#### Study text:

--- START ---

Similar to all previous experiments, Table 9 shows that the Present Model has the best performance with an AUC of 0.9978 and accuracy of 0.9979. As well, the F1 precision, and recall, were all above 0.95, with the lowest metric being precision with a score of 0.9512.


The model that performed the second best was the Average Pooling+L2+HNSW model with an AUC of 0.9719 and accuracy of 0.9637. This is a better result than the ablation embedding network+match, but still not as accurate as the Present Model.


Table 9 shows a large difference in performance between most of the models in the binary classification and the family classification experiment. For the family classification, many models previously showed an ability to classify known families, which causes high success in the zero-day family classification experiment. It shows in the binary classification experiment that almost all of the models have little to no ability to detect if a sample is known or unknown to the model.


For the classification of the families in the zero-day experiment, almost all of the unknown samples (0.9780) were correctly classified as unknown. The other unknown samples were classified as the Danabot family.


For further evaluation on the ablation study between embedding and match when compared to the entire system and method, the ROC curves for the two models in the four experiments can be seen in FIGS. 8, 9, 10 and 11.


Specifically, FIG. 8 shows the ROC curves for in-sample classification. The present model combining the embodiments of FIGS. 4, 5 and 6 is denoted by line 810 and the embedding and match model is denoted by line 812. The optimal ROC curve would have an area of 1.0 under it.



FIG. 9 shows the ROC curves for out-of-sample classification. The present model combining the embodiments of FIGS. 4, 5 and 6 is denoted by line 910 and the embedding and match model is denoted by line 912. Again, the optimal ROC curve would have an area of 1.0 under it.



FIG. 10 shows the ROC curves for zero-day binary classification. The present model combining the embodiments of FIGS. 4, 5 and 6 is denoted by line 1010 and the embedding and match model is denoted by line 1012. Again, the optimal ROC curve would have an area of 1.0 under it.



FIG. 11 shows the ROC curves for zero-day family classification. The present model combining the embodiments of FIGS. 4, 5 and 6 is denoted by line 1110 and the embedding and match model is denoted by line 1112. Again, the optimal ROC curve would have an area of 1.0 under it.


As can be seen from the graphs, the present model system is much closer to an ideal curve than the ablation model of embedding+match. This further validates the aid in model training the reinforcement learning environment provides to the present systems and methods.


Computing Device

The above methods may be implemented using any computing device or group of computing devices. One simplified diagram of a computing device is shown with regard to FIG. 12.


In FIG. 12, device 1200 includes a processor 1210 and a communications subsystem 1212, where the processor 1210 and communications subsystem 1212 cooperate to perform the methods of the embodiments described above. Communications subsystem 1212 may, in some embodiments, comprise multiple subsystems, for example for different radio technologies.

--- END ---

#### Data for review:
--- START ---

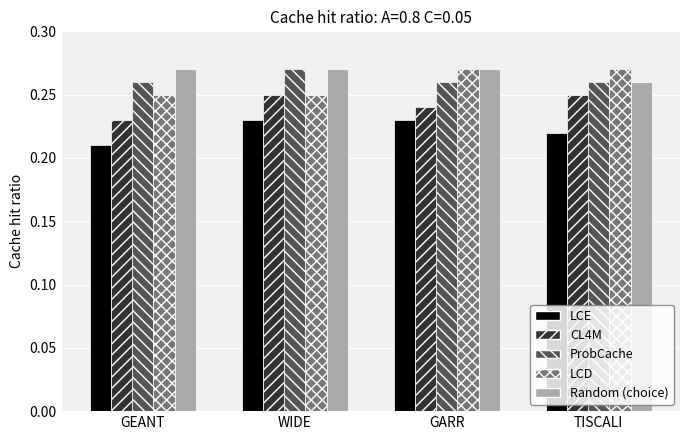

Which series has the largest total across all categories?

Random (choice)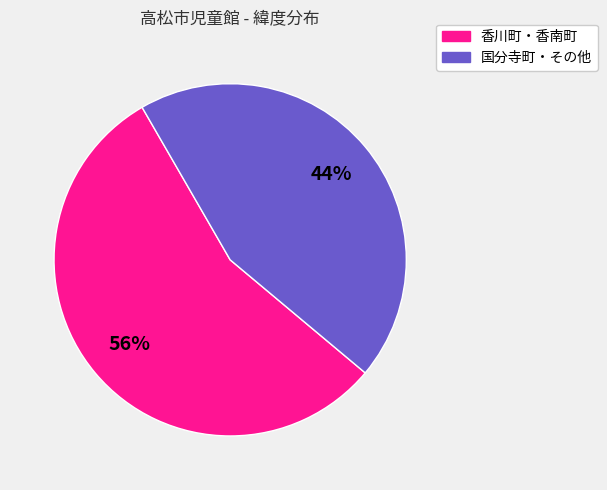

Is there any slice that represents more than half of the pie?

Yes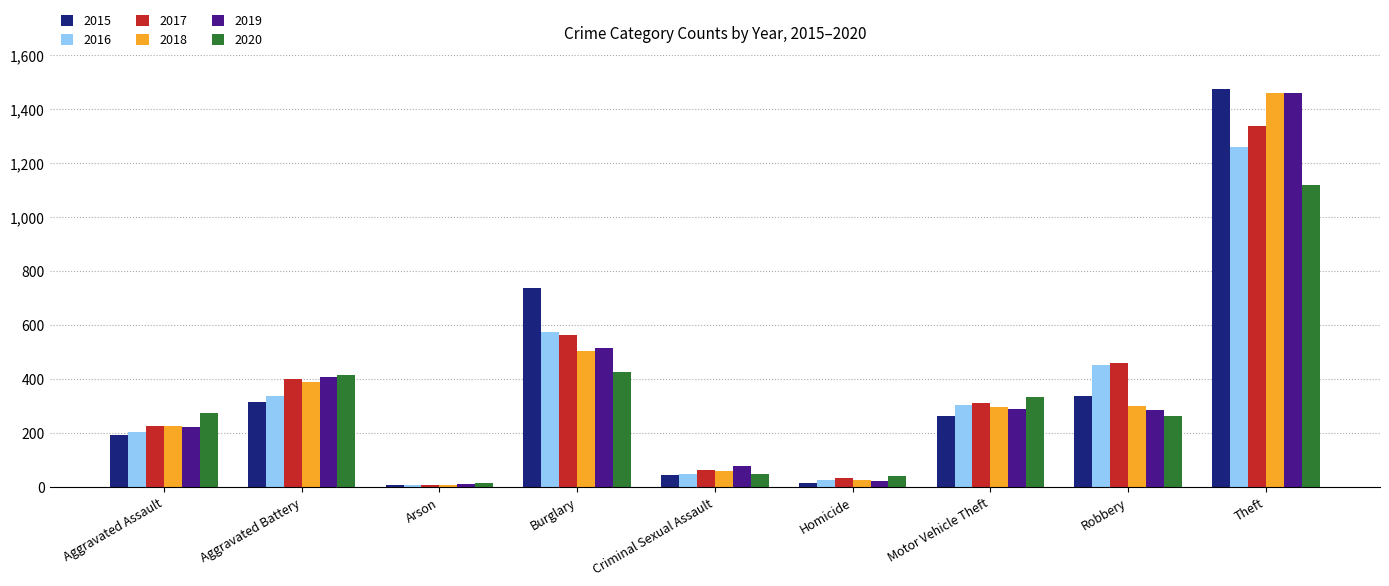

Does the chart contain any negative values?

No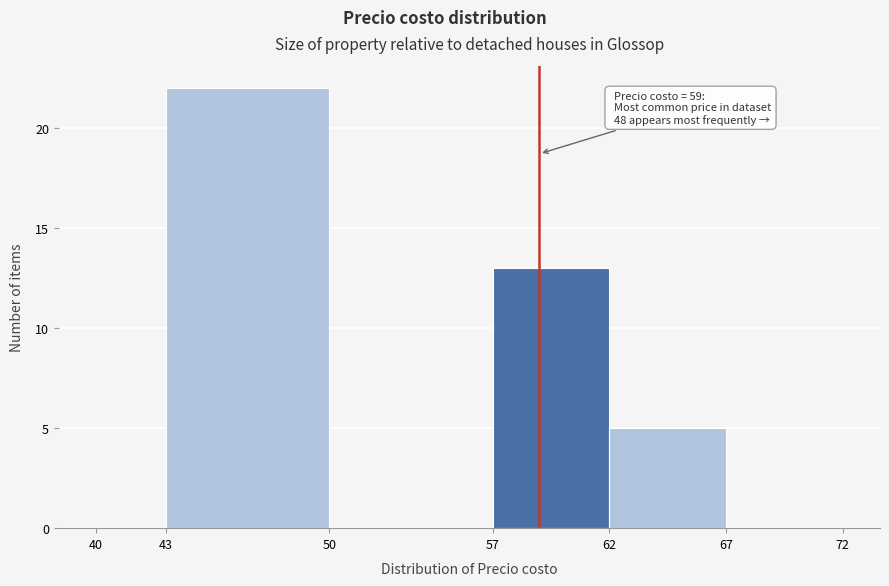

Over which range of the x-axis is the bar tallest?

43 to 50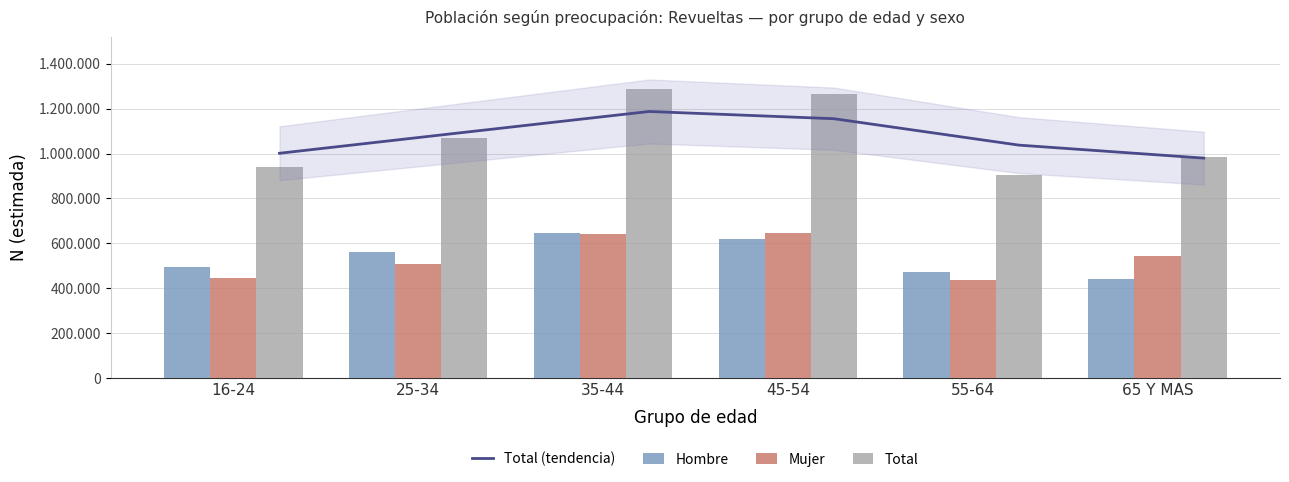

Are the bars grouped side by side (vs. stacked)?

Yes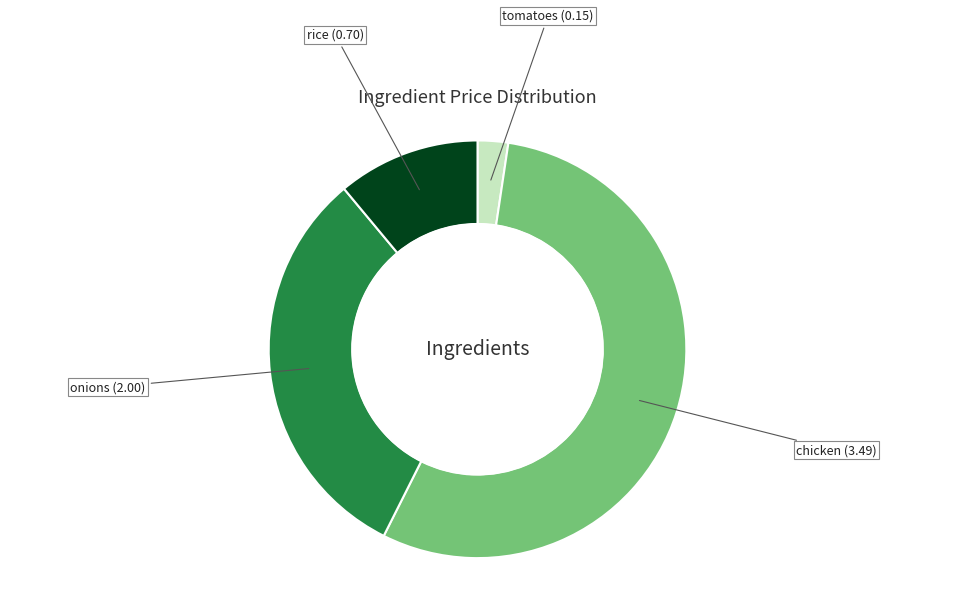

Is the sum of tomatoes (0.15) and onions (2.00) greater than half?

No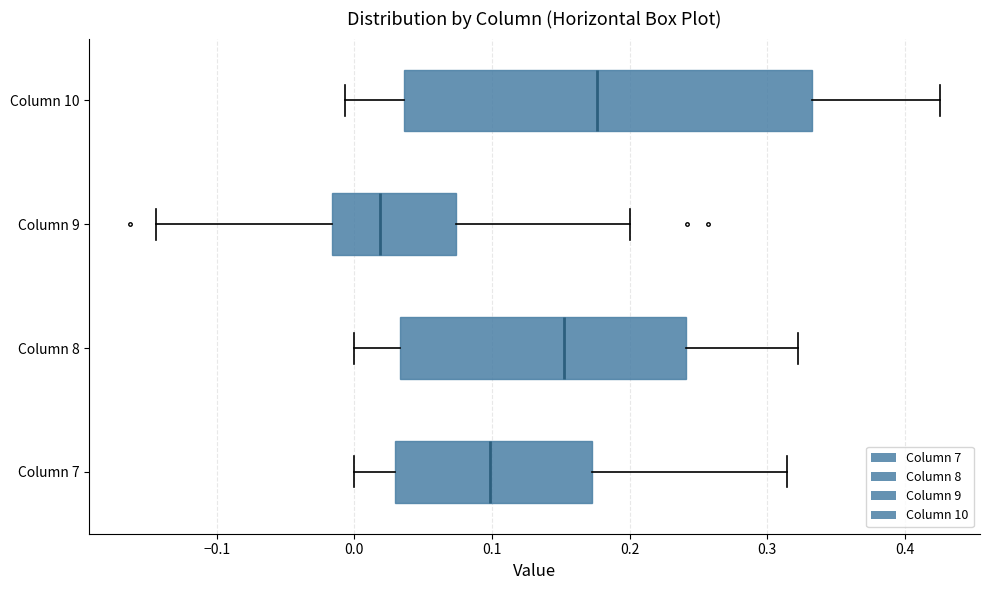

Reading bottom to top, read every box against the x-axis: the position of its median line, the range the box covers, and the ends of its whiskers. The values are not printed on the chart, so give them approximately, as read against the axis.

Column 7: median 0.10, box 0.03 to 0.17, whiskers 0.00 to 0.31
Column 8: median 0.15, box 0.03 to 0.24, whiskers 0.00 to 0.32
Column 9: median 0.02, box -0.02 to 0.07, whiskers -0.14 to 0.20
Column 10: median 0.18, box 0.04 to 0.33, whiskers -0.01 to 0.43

--- END ---

#### Actions to take:
1. Answer from the model evaluation text:
(a) What AUC did the Average Pooling+L2+HNSW model achieve?
(b) In the zero-day family classification, what share of the unknown samples was correctly classified as unknown?
(c) In FIG. 10, which line denotes the embedding and match model?
2. According to the model evaluation text, why did many models do well in the zero-day family classification experiment? Answer in one to three sentences.
3. Carry on the model evaluation text from the point where it ends, after the sentence about communications subsystem 1212.
The items are separate material from the model evaluation text.

#### Results in order:
1.
(a) 0.9719
(b) 0.9780
(c) Line 1012

2. Many models had already shown that they could classify known families. That ability led to high success in the zero-day family classification experiment.

3.
Processor 1210 is configured to execute programmable logic, which may be stored, along with data, on device 1200, and shown in the example of FIG. 12 as memory 1220. Memory 1220 can be any tangible, non-transitory computer readable storage medium which stores instruction code that, when executed by processor 1210 cause device 1200 to perform the methods of the present disclosure. The computer readable storage medium may be a tangible or in transitory/non-transitory medium such as optical (e.g., CD, DVD, etc.), magnetic (e.g., tape), flash drive, hard drive, or other memory known in the art.


Alternatively, or in addition to memory 1220, device 1200 may access data or programmable logic from an external storage medium, for example through communications subsystem 1212.


Communications subsystem 1212 allows device 1200 to communicate with other devices or network elements and may vary based on the type of communication being performed. Further, communications subsystem 1212 may comprise a plurality of communications technologies, including any wired or wireless communications technology.


In some cases, device 1200 may include peripherals 1230, which may, for example, include input and output devices such as monitors, keyboards, keypads, track balls, mice, cameras, speakers, among others. Peripherals are however optional, and in some cases the computing device may simply provide processing and communicate the results of the processing.


Communications between the various elements of device 1200 may be through an internal bus 1250 in one embodiment. However, other forms of communication are possible.


The embodiments described herein are examples of structures, systems or methods having elements corresponding to elements of the techniques of this application. This written description may enable those skilled in the art to make and use embodiments having alternative elements that likewise correspond to the elements of the techniques of this application. The intended scope of the techniques of this application thus includes other structures, systems or methods that do not differ from the techniques of this application as described herein, and further includes other structures, systems or methods with insubstantial differences from the techniques of this application as described herein.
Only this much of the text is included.